• _Data listing_:
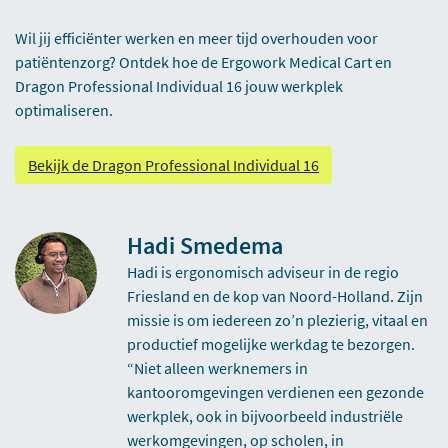
Wil jij efficiënter werken en meer tijd overhouden voor
patiëntenzorg? Ontdek hoe de Ergowork Medical Cart en
Dragon Professional Individual 16 jouw werkplek
optimaliseren.
Bekijk de Dragon Professional Individual 16
Hadi Smedema
Hadi is ergonomisch adviseur in de regio
Friesland en de kop van Noord-Holland. Zijn
missie is om iedereen zo’n plezierig, vitaal en
productief mogelijke werkdag te bezorgen.
“Niet alleen werknemers in
kantooromgevingen verdienen een gezonde
werkplek, ook in bijvoorbeeld industriële
werkomgevingen, op scholen, in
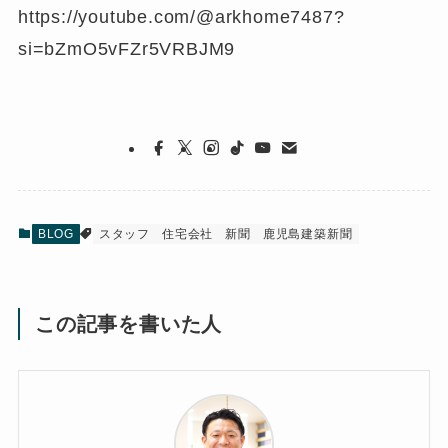
https://youtube.com/@arkhome7487?
si=bZmO5vFZr5VRBJM9
BLOG
スタッフ
住宅会社
新聞
鹿児島建築新聞
この記事を書いた人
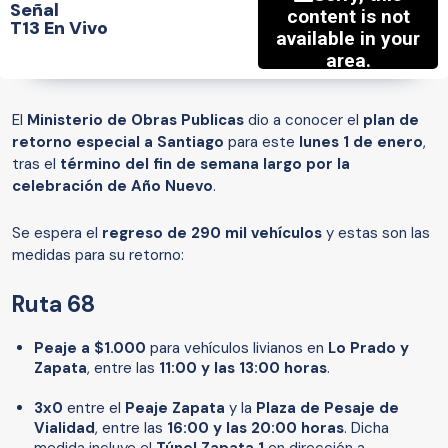
Señal
T13 En Vivo
El
Ministerio de Obras Publicas
dio a conocer el
plan de
retorno especial a Santiago
para este
lunes 1 de enero
,
tras el
término del fin de semana largo por la
celebración de Año Nuevo
.
Se espera el
regreso de 290 mil vehículos
y estas son las
medidas para su retorno:
Ruta 68
Peaje a $1.000
para vehículos livianos en
Lo Prado y
Zapata
, entre las
11:00 y las 13:00 horas
.
3x0
entre el
Peaje Zapata
y la
Plaza de Pesaje de
Vialidad
, entre las
16:00 y las 20:00 horas
. Dicha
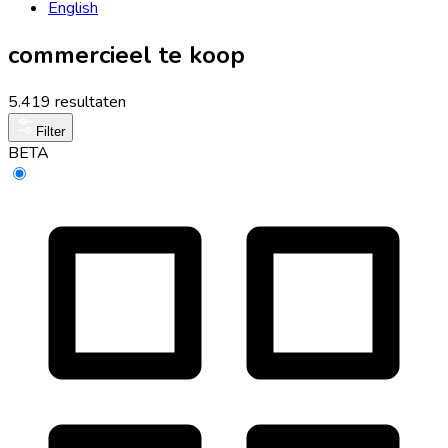
English
commercieel te koop
5.419 resultaten
Filter
BETA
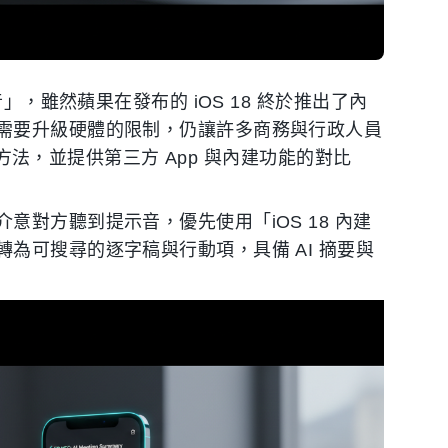
」，雖然蘋果在發布的 iOS 18 終於推出了內
需要升級硬體的限制，仍讓許多商務與行政人員
音方法，並提供第三方 App 與內建功能的對比
對方聽到提示音，優先使用「iOS 18 內建
為可搜尋的逐字稿與行動項，具備 AI 摘要與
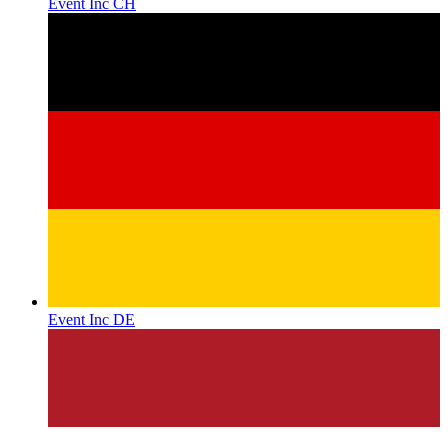
Event Inc CH
Event Inc DE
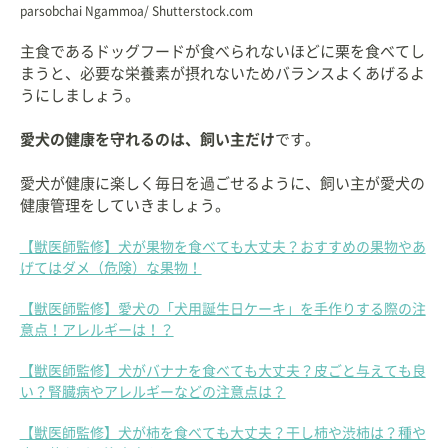
parsobchai Ngammoa/ Shutterstock.com
主食であるドッグフードが食べられないほどに栗を食べてし
まうと、必要な栄養素が摂れないためバランスよくあげるよ
うにしましょう。
愛犬の健康を守れるのは、飼い主だけ
です。
愛犬が健康に楽しく毎日を過ごせるように、飼い主が愛犬の
健康管理をしていきましょう。
【獣医師監修】犬が果物を食べても大丈夫？おすすめの果物やあ
げてはダメ（危険）な果物！
【獣医師監修】愛犬の「犬用誕生日ケーキ」を手作りする際の注
意点！アレルギーは！？
【獣医師監修】犬がバナナを食べても大丈夫？皮ごと与えても良
い？腎臓病やアレルギーなどの注意点は？
【獣医師監修】犬が柿を食べても大丈夫？干し柿や渋柿は？種や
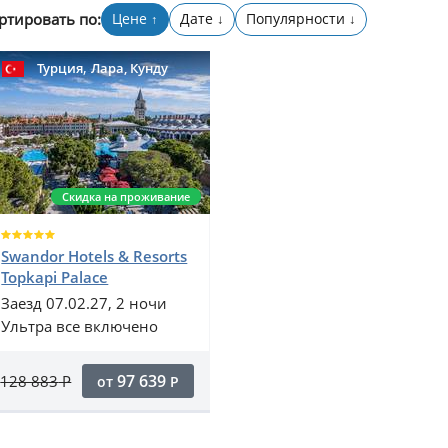
ртировать по:
Цене
Дате
Популярности
↑
↓
↓
,
Турция
Лара, Кунду
Скидка на проживание
Swandor Hotels & Resorts
Topkapi Palace
Заезд 07.02.27, 2 ночи
Ультра все включено
97 639
128 883
Р
от
Р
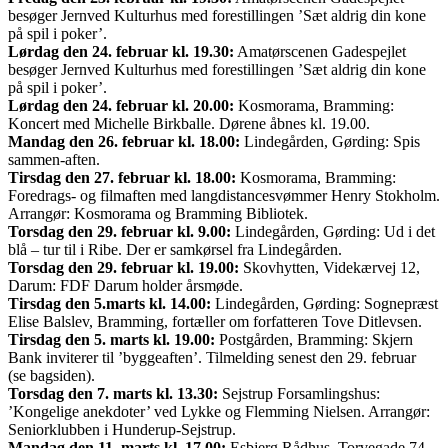
besøger Jernved Kulturhus med forestillingen ’Sæt aldrig din kone
på spil i poker’.
Lørdag den 24. februar kl. 19.30:
Amatørscenen Gadespejlet
besøger Jernved Kulturhus med forestillingen ’Sæt aldrig din kone
på spil i poker’.
Lørdag den 24. februar kl. 20.00:
Kosmorama, Bramming:
Koncert med Michelle Birkballe. Dørene åbnes kl. 19.00.
Mandag den 26. februar kl. 18.00:
Lindegården, Gørding: Spis
sammen-aften.
Tirsdag den 27. februar kl. 18.00:
Kosmorama, Bramming:
Foredrags- og filmaften med langdistancesvømmer Henry Stokholm.
Arrangør: Kosmorama og Bramming Bibliotek.
Torsdag den 29. februar kl. 9.00:
Lindegården, Gørding: Ud i det
blå – tur til i Ribe. Der er samkørsel fra Lindegården.
Torsdag den 29. februar kl. 19.00:
Skovhytten, Videkærvej 12,
Darum: FDF Darum holder årsmøde.
Tirsdag den 5.marts kl. 14.00:
Lindegården, Gørding: Sognepræst
Elise Balslev, Bramming, fortæller om forfatteren Tove Ditlevsen.
Tirsdag den 5. marts kl. 19.00:
Postgården, Bramming: Skjern
Bank inviterer til ’byggeaften’. Tilmelding senest den 29. februar
(se bagsiden).
Torsdag den 7. marts kl. 13.30:
Sejstrup Forsamlingshus:
’Kongelige anekdoter’ ved Lykke og Flemming Nielsen. Arrangør:
Seniorklubben i Hunderup-Sejstrup.
Mandag den 11. marts kl. 17.00:
Esbjerg Rådhus, Torvegade 74,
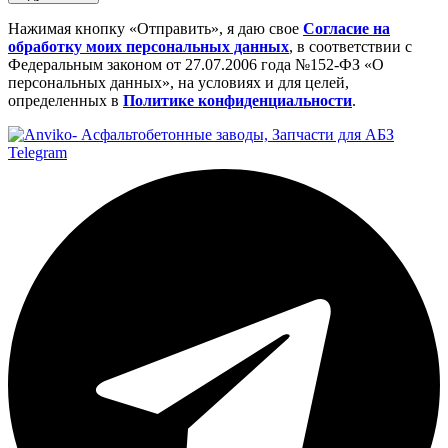
Нажимая кнопку «Отправить», я даю свое
Cогласие на
обработку моих персональных данных
, в соответствии с
Федеральным законом от 27.07.2006 года №152-ФЗ «О
персональных данных», на условиях и для целей,
определенных в
Политике конфиденциальности
.
Telegram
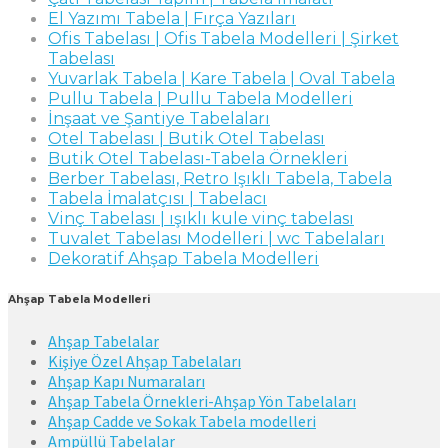
El Yazımı Tabela | Fırça Yazıları
Ofis Tabelası | Ofis Tabela Modelleri | Şirket
Tabelası
Yuvarlak Tabela | Kare Tabela | Oval Tabela
Pullu Tabela | Pullu Tabela Modelleri
İnşaat ve Şantiye Tabelaları
Otel Tabelası | Butik Otel Tabelası
Butik Otel Tabelası-Tabela Örnekleri
Berber Tabelası, Retro Işıklı Tabela, Tabela
Tabela İmalatçısı | Tabelacı
Vinç Tabelası | ışıklı kule vinç tabelası
Tuvalet Tabelası Modelleri | wc Tabelaları
Dekoratif Ahşap Tabela Modelleri
Ahşap Tabela Modelleri
Ahşap Tabelalar
Kişiye Özel Ahşap Tabelaları
Ahşap Kapı Numaraları
Ahşap Tabela Örnekleri-Ahşap Yön Tabelaları
Ahşap Cadde ve Sokak Tabela modelleri
Ampüllü Tabelalar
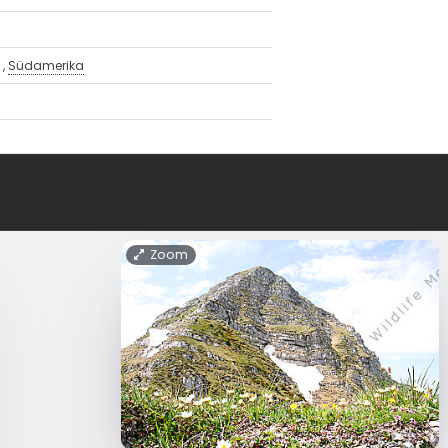
n
,
Südamerika
Zoom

• _Work to complete_: Copy every line of text in the listing above without changing a single character, and leave the pictures out of your answer.

• _Expected answer_:
Wil jij efficiënter werken en meer tijd overhouden voor
patiëntenzorg? Ontdek hoe de Ergowork Medical Cart en
Dragon Professional Individual 16 jouw werkplek
optimaliseren.
Bekijk de Dragon Professional Individual 16
Hadi Smedema
Hadi is ergonomisch adviseur in de regio
Friesland en de kop van Noord-Holland. Zijn
missie is om iedereen zo’n plezierig, vitaal en
productief mogelijke werkdag te bezorgen.
“Niet alleen werknemers in
kantooromgevingen verdienen een gezonde
werkplek, ook in bijvoorbeeld industriële
werkomgevingen, op scholen, in
https://youtube.com/@arkhome7487?
si=bZmO5vFZr5VRBJM9
BLOG
スタッフ
住宅会社
新聞
鹿児島建築新聞
この記事を書いた人
Señal
T13 En Vivo
El
Ministerio de Obras Publicas
dio a conocer el
plan de
retorno especial a Santiago
para este
lunes 1 de enero
,
tras el
término del fin de semana largo por la
celebración de Año Nuevo
.
Se espera el
regreso de 290 mil vehículos
y estas son las
medidas para su retorno:
Ruta 68
Peaje a $1.000
para vehículos livianos en
Lo Prado y
Zapata
, entre las
11:00 y las 13:00 horas
.
3x0
entre el
Peaje Zapata
y la
Plaza de Pesaje de
Vialidad
, entre las
16:00 y las 20:00 horas
. Dicha
English
commercieel te koop
5.419 resultaten
Filter
BETA
」，雖然蘋果在發布的 iOS 18 終於推出了內
需要升級硬體的限制，仍讓許多商務與行政人員
音方法，並提供第三方 App 與內建功能的對比
對方聽到提示音，優先使用「iOS 18 內建
為可搜尋的逐字稿與行動項，具備 AI 摘要與
Event Inc CH
Event Inc DE
parsobchai Ngammoa/ Shutterstock.com
主食であるドッグフードが食べられないほどに栗を食べてし
まうと、必要な栄養素が摂れないためバランスよくあげるよ
うにしましょう。
愛犬の健康を守れるのは、飼い主だけ
です。
愛犬が健康に楽しく毎日を過ごせるように、飼い主が愛犬の
健康管理をしていきましょう。
【獣医師監修】犬が果物を食べても大丈夫？おすすめの果物やあ
げてはダメ（危険）な果物！
【獣医師監修】愛犬の「犬用誕生日ケーキ」を手作りする際の注
意点！アレルギーは！？
【獣医師監修】犬がバナナを食べても大丈夫？皮ごと与えても良
い？腎臓病やアレルギーなどの注意点は？
【獣医師監修】犬が柿を食べても大丈夫？干し柿や渋柿は？種や
ртировать по:
Цене
Дате
Популярности
↑
↓
↓
,
Турция
Лара, Кунду
Скидка на проживание
Swandor Hotels & Resorts
Topkapi Palace
Заезд 07.02.27, 2 ночи
Ультра все включено
97 639
128 883
Р
от
Р
besøger Jernved Kulturhus med forestillingen ’Sæt aldrig din kone
på spil i poker’.
Lørdag den 24. februar kl. 19.30:
Amatørscenen Gadespejlet
besøger Jernved Kulturhus med forestillingen ’Sæt aldrig din kone
på spil i poker’.
Lørdag den 24. februar kl. 20.00:
Kosmorama, Bramming:
Koncert med Michelle Birkballe. Dørene åbnes kl. 19.00.
Mandag den 26. februar kl. 18.00:
Lindegården, Gørding: Spis
sammen-aften.
Tirsdag den 27. februar kl. 18.00:
Kosmorama, Bramming:
Foredrags- og filmaften med langdistancesvømmer Henry Stokholm.
Arrangør: Kosmorama og Bramming Bibliotek.
Torsdag den 29. februar kl. 9.00:
Lindegården, Gørding: Ud i det
blå – tur til i Ribe. Der er samkørsel fra Lindegården.
Torsdag den 29. februar kl. 19.00:
Skovhytten, Videkærvej 12,
Darum: FDF Darum holder årsmøde.
Tirsdag den 5.marts kl. 14.00:
Lindegården, Gørding: Sognepræst
Elise Balslev, Bramming, fortæller om forfatteren Tove Ditlevsen.
Tirsdag den 5. marts kl. 19.00:
Postgården, Bramming: Skjern
Bank inviterer til ’byggeaften’. Tilmelding senest den 29. februar
(se bagsiden).
Torsdag den 7. marts kl. 13.30:
Sejstrup Forsamlingshus:
’Kongelige anekdoter’ ved Lykke og Flemming Nielsen. Arrangør:
Seniorklubben i Hunderup-Sejstrup.
Mandag den 11. marts kl. 17.00:
Esbjerg Rådhus, Torvegade 74,
Нажимая кнопку «Отправить», я даю свое
Cогласие на
обработку моих персональных данных
, в соответствии с
Федеральным законом от 27.07.2006 года №152-ФЗ «О
персональных данных», на условиях и для целей,
определенных в
Политике конфиденциальности
.
Telegram
El Yazımı Tabela | Fırça Yazıları
Ofis Tabelası | Ofis Tabela Modelleri | Şirket
Tabelası
Yuvarlak Tabela | Kare Tabela | Oval Tabela
Pullu Tabela | Pullu Tabela Modelleri
İnşaat ve Şantiye Tabelaları
Otel Tabelası | Butik Otel Tabelası
Butik Otel Tabelası-Tabela Örnekleri
Berber Tabelası, Retro Işıklı Tabela, Tabela
Tabela İmalatçısı | Tabelacı
Vinç Tabelası | ışıklı kule vinç tabelası
Tuvalet Tabelası Modelleri | wc Tabelaları
Dekoratif Ahşap Tabela Modelleri
Ahşap Tabela Modelleri
Ahşap Tabelalar
Kişiye Özel Ahşap Tabelaları
Ahşap Kapı Numaraları
Ahşap Tabela Örnekleri-Ahşap Yön Tabelaları
Ahşap Cadde ve Sokak Tabela modelleri
Ampüllü Tabelalar
n
,
Südamerika
Zoom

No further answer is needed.